La Réunion
C'est là où j'ai grandi. Là où j'ai aimé, et haï. Là où j'ai passé mon enfance, et mon adolescence. Là où j'ai forgé ce que je suis désormais.
Il y a le vent.
Le vent dans les arbres. Le vent sur la mere - père des vagues. Le vent qui s'enroule dans les nuages qui coiffent la montagne.
Le vent qui me pousse dans le dos quand je reviens de la Fac. Le vent qui me met les cheveux dans les yeux quand je pars du lycée. Le vent qui rafraîchit mes soirées en famille. Le vent qui apaise la chaleur de mes cours.
Vent .

Il y a le soleil.
Toujours là. Brûlant, arrogant pendant 6 mois. Réconfort passager pendant les 6 autres.
Le soleil sur les feuilles. Le soleil sur les routes. Le soleil sur mes livres. Le soleil sur la mer. Le soleil sur la montagne.
Le soleil qui me donne cette couleur plus sombre, plus belle. Le soleil qui me fait rougir et pleurer.
Soleil.

Il y a la mer.
Où qu'on aille elle nous cerne. Nous emprisonne et nous protège. Mer et assassine.
La mer au Nord. La mer au Sud. A l'Est. A l'Ouest. Lagons, récifs coraliens.

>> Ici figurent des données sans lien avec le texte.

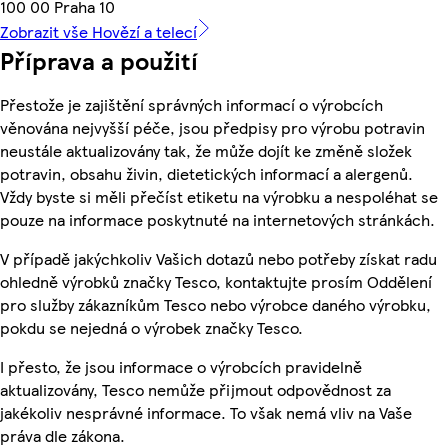
100 00 Praha 10
Zobrazit vše Hovězí a telecí
Příprava a použití
Přestože je zajištění správných informací o výrobcích
věnována nejvyšší péče, jsou předpisy pro výrobu potravin
neustále aktualizovány tak, že může dojít ke změně složek
potravin, obsahu živin, dietetických informací a alergenů.
Vždy byste si měli přečíst etiketu na výrobku a nespoléhat se
pouze na informace poskytnuté na internetových stránkách.
V případě jakýchkoliv Vašich dotazů nebo potřeby získat radu
ohledně výrobků značky Tesco, kontaktujte prosím Oddělení
pro služby zákazníkům Tesco nebo výrobce daného výrobku,
pokdu se nejedná o výrobek značky Tesco.
I přesto, že jsou informace o výrobcích pravidelně
aktualizovány, Tesco nemůže přijmout odpovědnost za
jakékoliv nesprávné informace. To však nemá vliv na Vaše
práva dle zákona.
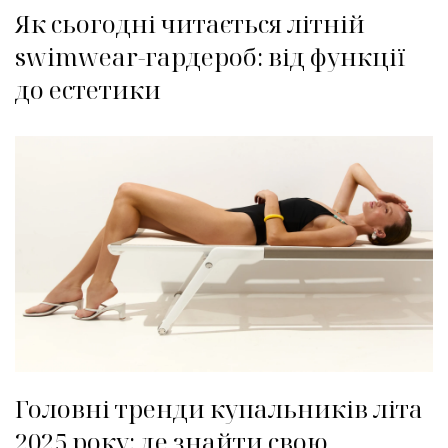
Як сьогодні читається літній
swimwear-гардероб: від функції
до естетики
Головні тренди купальників літа
2025 року: де знайти свою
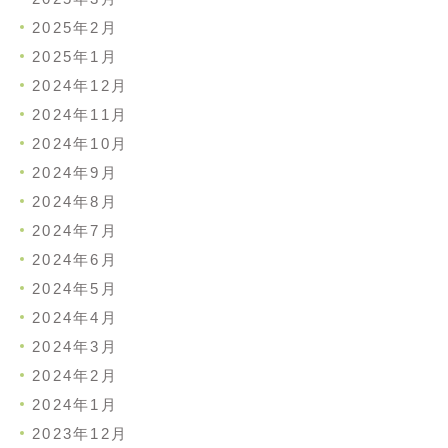
2025年2月
2025年1月
2024年12月
2024年11月
2024年10月
2024年9月
2024年8月
2024年7月
2024年6月
2024年5月
2024年4月
2024年3月
2024年2月
2024年1月
2023年12月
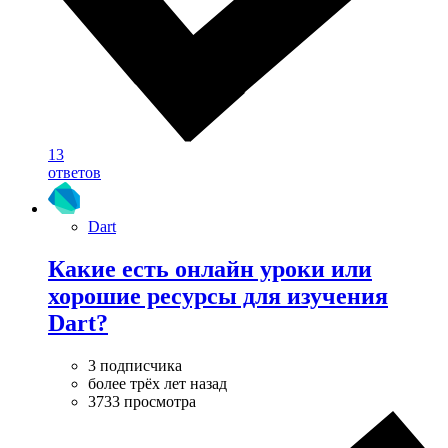
13
ответов
Dart
Какие есть онлайн уроки или
хорошие ресурсы для изучения
Dart?
3 подписчика
более трёх лет назад
3733 просмотра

Océan et requins.
La mer que je visite rarement. La mer qui me manquera tant. Je la vois de mes salles de cours. Je la vois dans mes photos.
Mer.

Il y a la montagne.
Le contraste avec l'océan. Elle est forteresse gardée par les nuages, courronnée de soleil.
La montagne, et ses routes tortueuses vers des paradis cachés. La montagne, symbole de liberté pour les esclaves marrons, symbole de pureté pour ceux qui fuient une société trop sale.
La montagne, qui veille sur nous - on la voit où qu'on soit. La montagne, et ses volcans-parents.
Montagne.

Il y a les plantes.
Tropicales. Amicales. Empoisonnées. Délivrance.
Et ce vert. Et ce jaune. Ce rouge. Ce violet. Ce bleu. Ce blanc. Mélange fantastique des couleurs de l'arc-en-ciel.
Exotiques pour vous - naturelles pour nous; mais jamais ordinaires...
Plantes.

Et c'est juste, pour un moment encore, chez moi.